КОНТИНЕНТАЛЬНЫЙ КЛИМАТ
То, что я пишу, не мемуары и не исследование. Системы здесь нет, писатель не будет исчерпан, и биография не будет мною написана.
Виктор Шкловский. О Маяковском
Удивительно, что про самого этого человека не написано ещё подробной книги, фундаментальной биографии.
А ведь биография его — что авантюрный роман.
Он служил в автомобильной роте, ездил на фронт, ходил в атаку, получил Георгиевский крест, колобком катался по России, раздираемой Гражданской войной, был выведен Булгаковым в «Белой гвардии» под именем Шполянского — без сочувствия.
Он бежал по льду Финского залива от чекистов, жил в Германии, вернулся, работал в кино, стал знаменитым литературоведом и умер 5 декабря 1984 года в Москве, как и подобает успешному писателю в России, — то есть в преклонном возрасте.
........
**Задание**. Перепишите целиком текст о Викторе Шкловском, сохранив каждое слово и знак без изменений.

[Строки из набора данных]
........
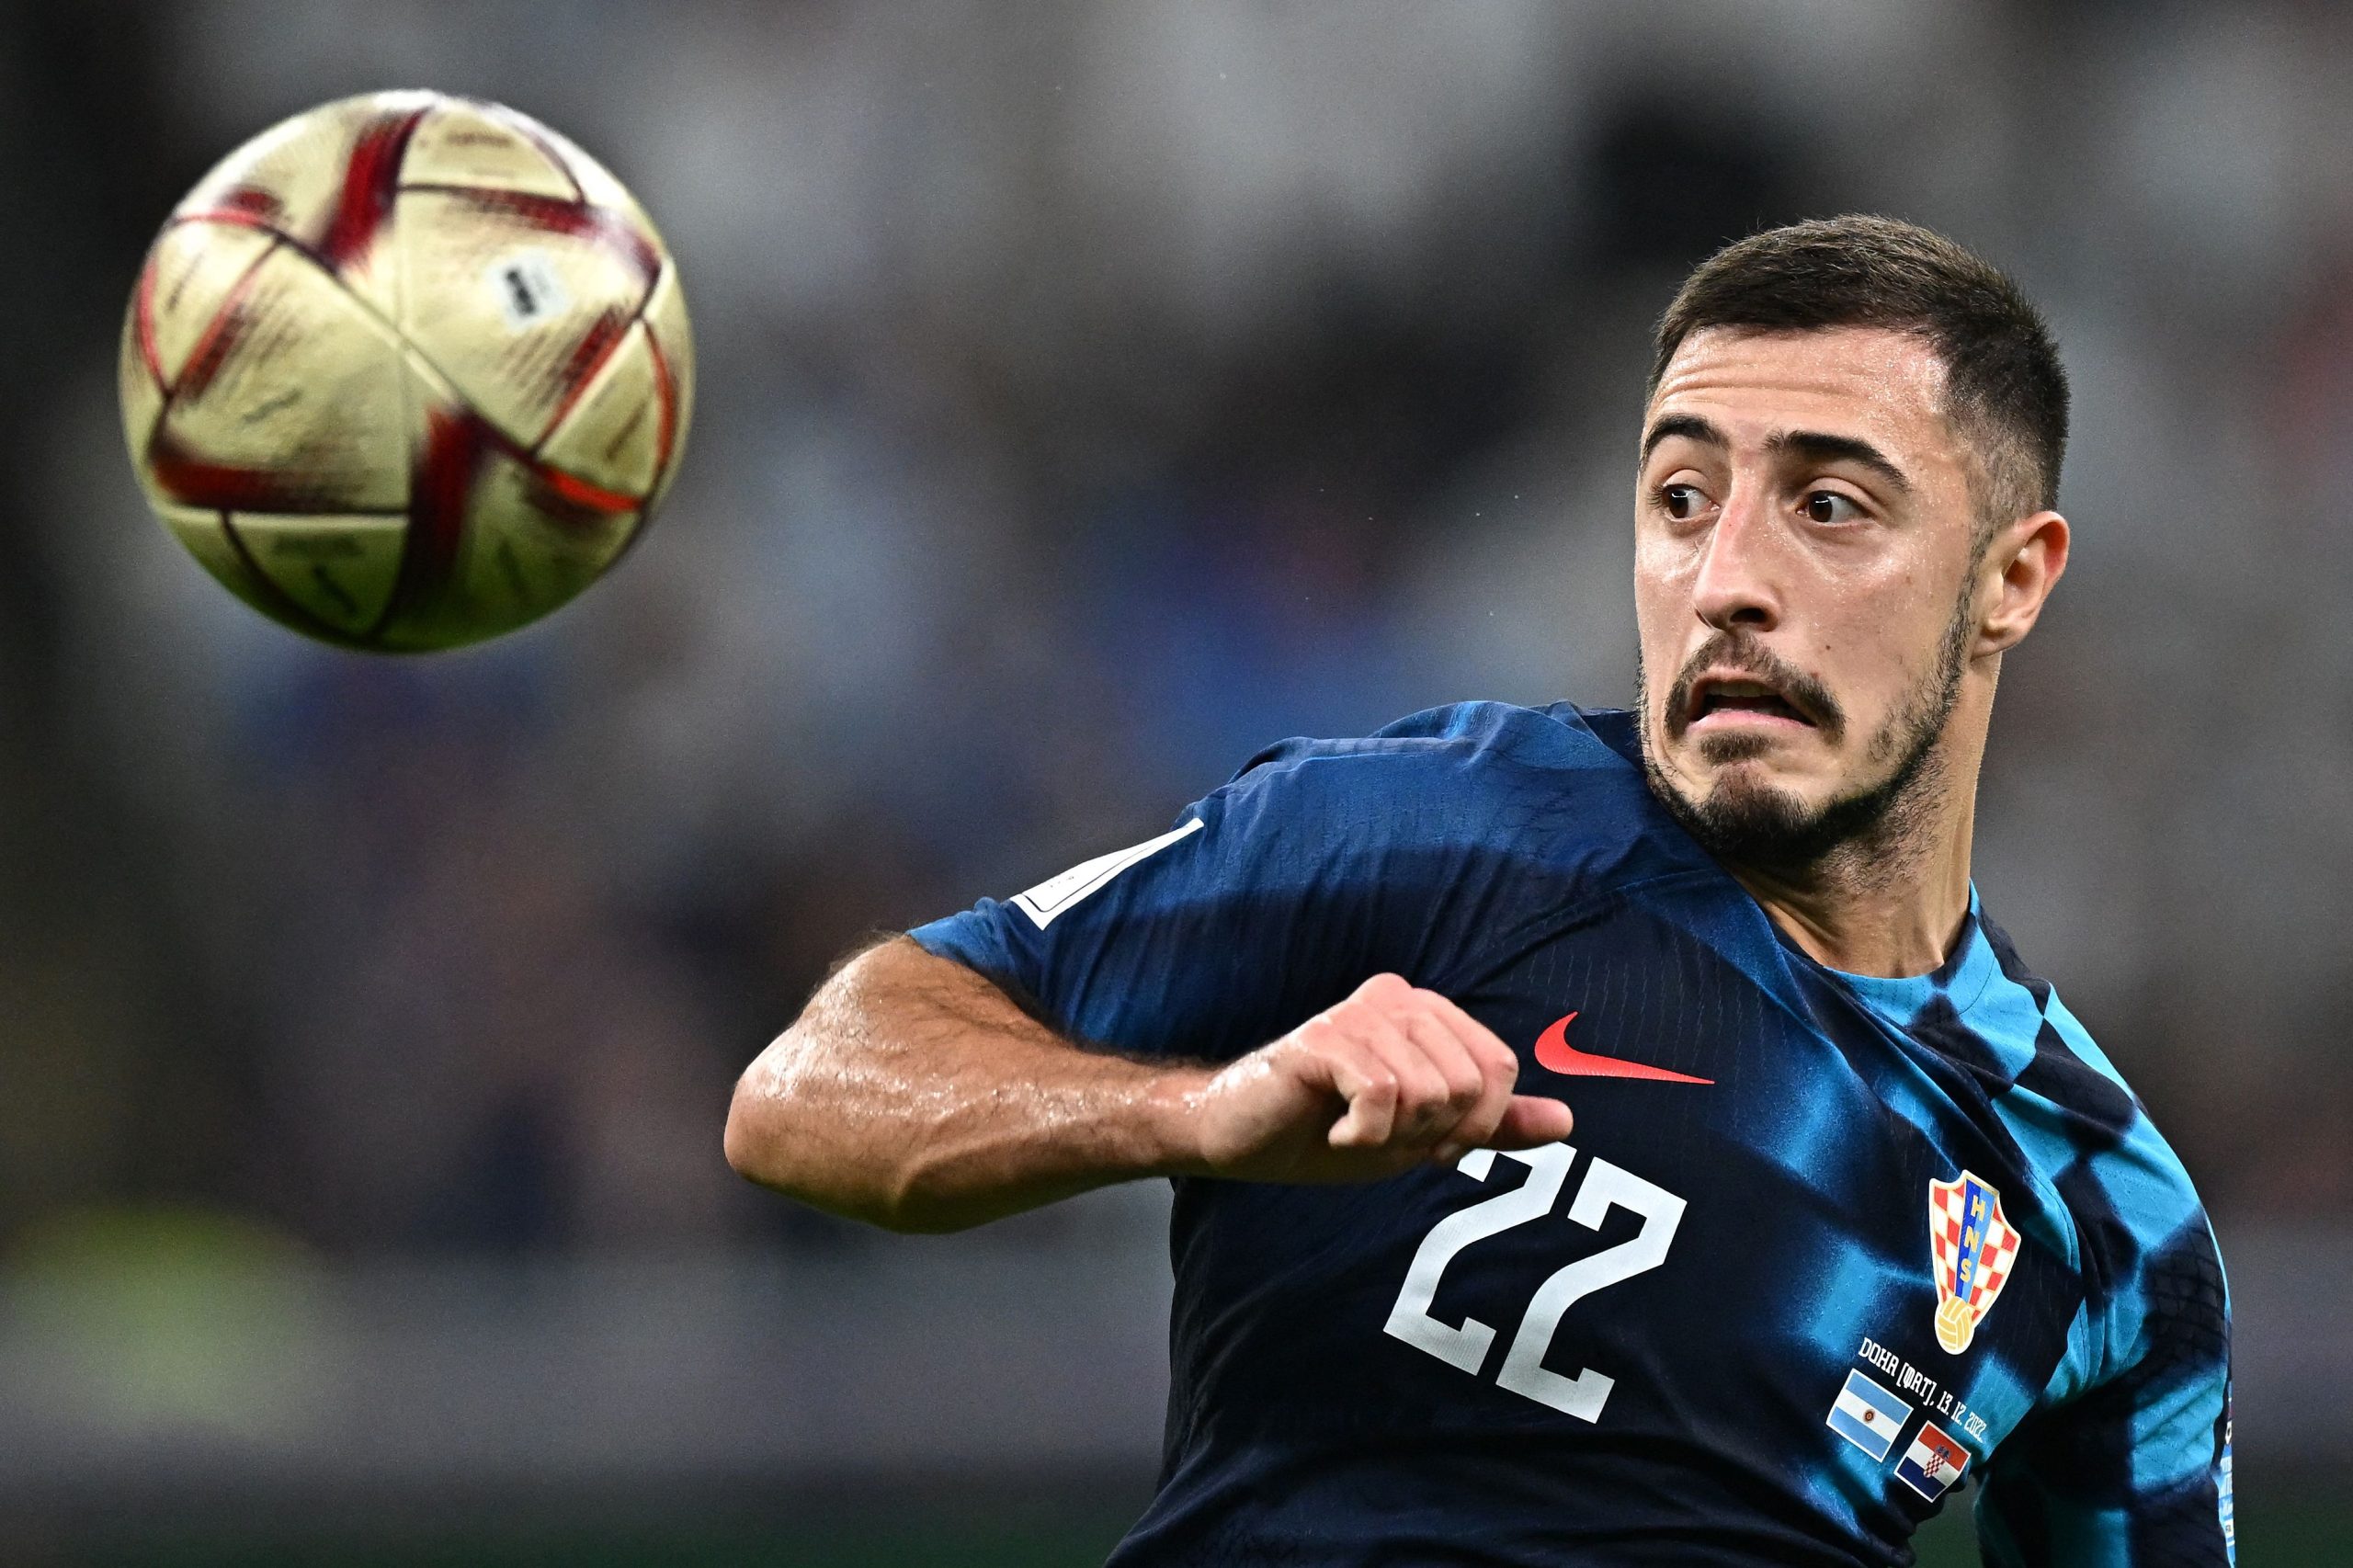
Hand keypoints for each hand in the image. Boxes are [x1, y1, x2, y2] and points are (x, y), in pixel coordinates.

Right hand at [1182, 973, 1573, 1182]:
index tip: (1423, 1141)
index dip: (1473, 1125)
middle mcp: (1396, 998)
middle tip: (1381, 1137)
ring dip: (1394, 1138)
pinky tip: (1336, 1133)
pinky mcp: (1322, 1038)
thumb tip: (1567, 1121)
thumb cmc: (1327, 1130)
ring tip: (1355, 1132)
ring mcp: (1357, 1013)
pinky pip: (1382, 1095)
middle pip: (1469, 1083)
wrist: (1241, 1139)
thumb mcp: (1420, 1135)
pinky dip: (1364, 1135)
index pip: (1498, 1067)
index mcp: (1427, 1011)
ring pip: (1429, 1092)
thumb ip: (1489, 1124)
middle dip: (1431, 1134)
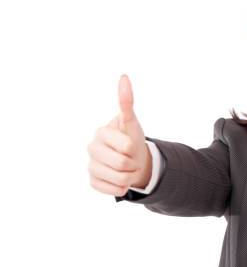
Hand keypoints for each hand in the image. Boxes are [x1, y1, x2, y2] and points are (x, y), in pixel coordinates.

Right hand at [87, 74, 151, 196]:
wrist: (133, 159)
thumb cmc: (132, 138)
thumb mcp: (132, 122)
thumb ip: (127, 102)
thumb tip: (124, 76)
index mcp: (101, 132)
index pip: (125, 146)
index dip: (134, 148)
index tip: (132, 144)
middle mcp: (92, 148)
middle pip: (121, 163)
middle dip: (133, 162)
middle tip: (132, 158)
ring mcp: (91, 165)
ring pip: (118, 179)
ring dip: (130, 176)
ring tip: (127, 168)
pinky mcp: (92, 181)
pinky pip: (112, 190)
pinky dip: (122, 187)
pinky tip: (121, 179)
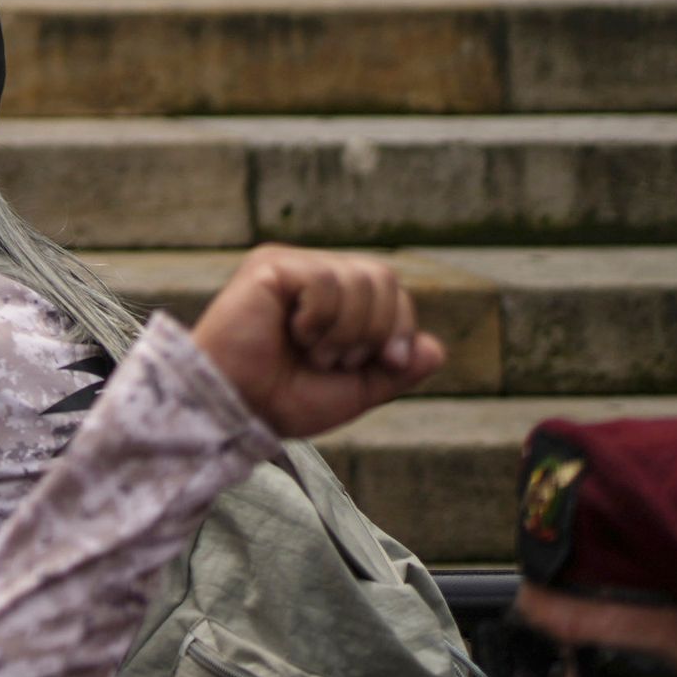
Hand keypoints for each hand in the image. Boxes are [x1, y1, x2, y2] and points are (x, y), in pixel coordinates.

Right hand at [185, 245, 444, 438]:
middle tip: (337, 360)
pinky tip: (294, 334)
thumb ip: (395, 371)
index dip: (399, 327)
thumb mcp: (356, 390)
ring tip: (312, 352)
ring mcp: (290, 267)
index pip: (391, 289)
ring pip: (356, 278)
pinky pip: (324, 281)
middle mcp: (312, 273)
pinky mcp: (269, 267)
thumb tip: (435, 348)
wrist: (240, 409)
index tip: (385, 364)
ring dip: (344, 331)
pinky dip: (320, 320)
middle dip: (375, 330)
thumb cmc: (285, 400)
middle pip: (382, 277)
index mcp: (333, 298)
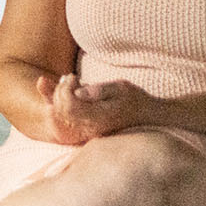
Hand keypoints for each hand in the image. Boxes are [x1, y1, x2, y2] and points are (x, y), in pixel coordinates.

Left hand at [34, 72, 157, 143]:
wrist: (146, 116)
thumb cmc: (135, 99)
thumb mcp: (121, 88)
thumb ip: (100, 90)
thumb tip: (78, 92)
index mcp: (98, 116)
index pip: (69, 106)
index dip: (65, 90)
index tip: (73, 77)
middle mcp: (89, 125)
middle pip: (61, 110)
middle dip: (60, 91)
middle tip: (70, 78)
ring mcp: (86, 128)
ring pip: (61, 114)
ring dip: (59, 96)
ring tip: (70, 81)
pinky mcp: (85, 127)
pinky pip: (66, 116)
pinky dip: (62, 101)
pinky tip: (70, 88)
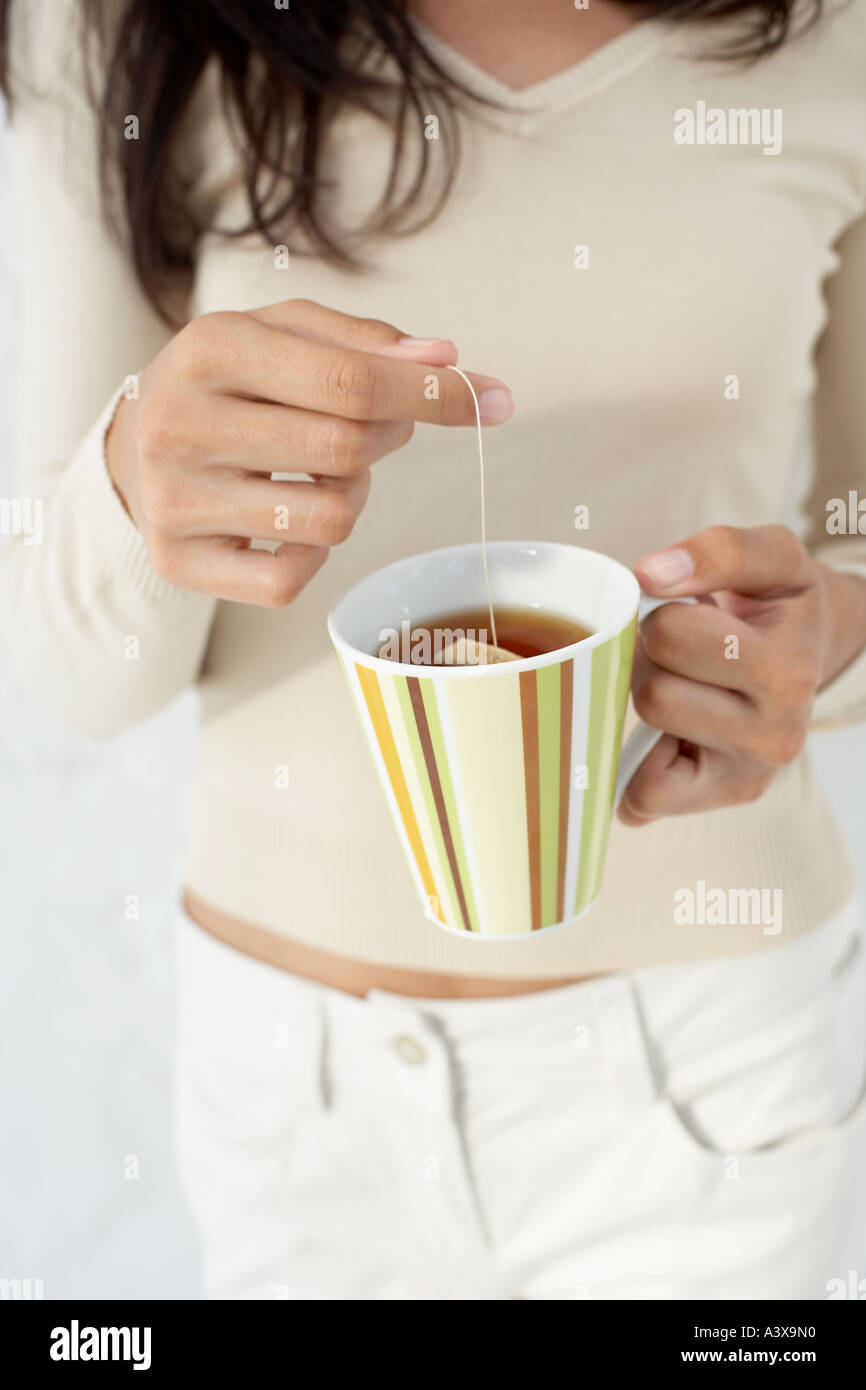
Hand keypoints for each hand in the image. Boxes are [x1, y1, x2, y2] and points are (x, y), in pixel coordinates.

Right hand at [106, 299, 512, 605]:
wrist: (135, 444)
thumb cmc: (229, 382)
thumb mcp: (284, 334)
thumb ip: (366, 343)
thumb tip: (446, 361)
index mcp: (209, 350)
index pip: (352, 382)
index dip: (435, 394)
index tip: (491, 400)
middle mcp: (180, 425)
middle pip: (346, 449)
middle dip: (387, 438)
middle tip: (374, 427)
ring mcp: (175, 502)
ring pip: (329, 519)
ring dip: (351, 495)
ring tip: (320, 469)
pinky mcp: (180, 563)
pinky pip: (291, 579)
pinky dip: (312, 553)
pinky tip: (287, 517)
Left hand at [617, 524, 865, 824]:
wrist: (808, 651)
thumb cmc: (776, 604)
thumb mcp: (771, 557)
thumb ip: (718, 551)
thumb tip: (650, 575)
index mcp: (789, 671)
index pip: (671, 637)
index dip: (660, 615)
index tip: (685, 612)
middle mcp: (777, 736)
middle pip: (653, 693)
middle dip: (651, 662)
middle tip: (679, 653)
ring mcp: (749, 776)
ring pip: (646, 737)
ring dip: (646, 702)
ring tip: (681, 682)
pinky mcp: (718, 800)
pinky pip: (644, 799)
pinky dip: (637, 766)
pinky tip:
........
**Результат**.
КОНТИНЕНТАЛЬНЫЙ КЛИМАТ
То, что я пишу, не мемуары и не исследование. Системы здесь нет, писатель не будет исчерпан, и биография не будет мною написана.
Виктор Шкловский. О Маяковском
Удивительно, что про самого этого человека не написано ещё подробной книги, фундаментальной биографии.
А ведь биография его — что авантюрный роман.
Он служил в автомобильной роте, ездил на фронт, ходил в атаку, получил Георгиевский крест, колобком катался по России, раздираемой Гражданской войной, был выведен Булгаковым в «Белой гвардии» под именем Шполянского — без сочувствия.
Он бежал по льду Финского залива от чекистов, жил в Германии, вернулся, работал в кино, стал знаменитым литературоведом и умер 5 декабря 1984 года в Москве, как и подобает успешному писателю в России, — то есть в преклонном возрасте.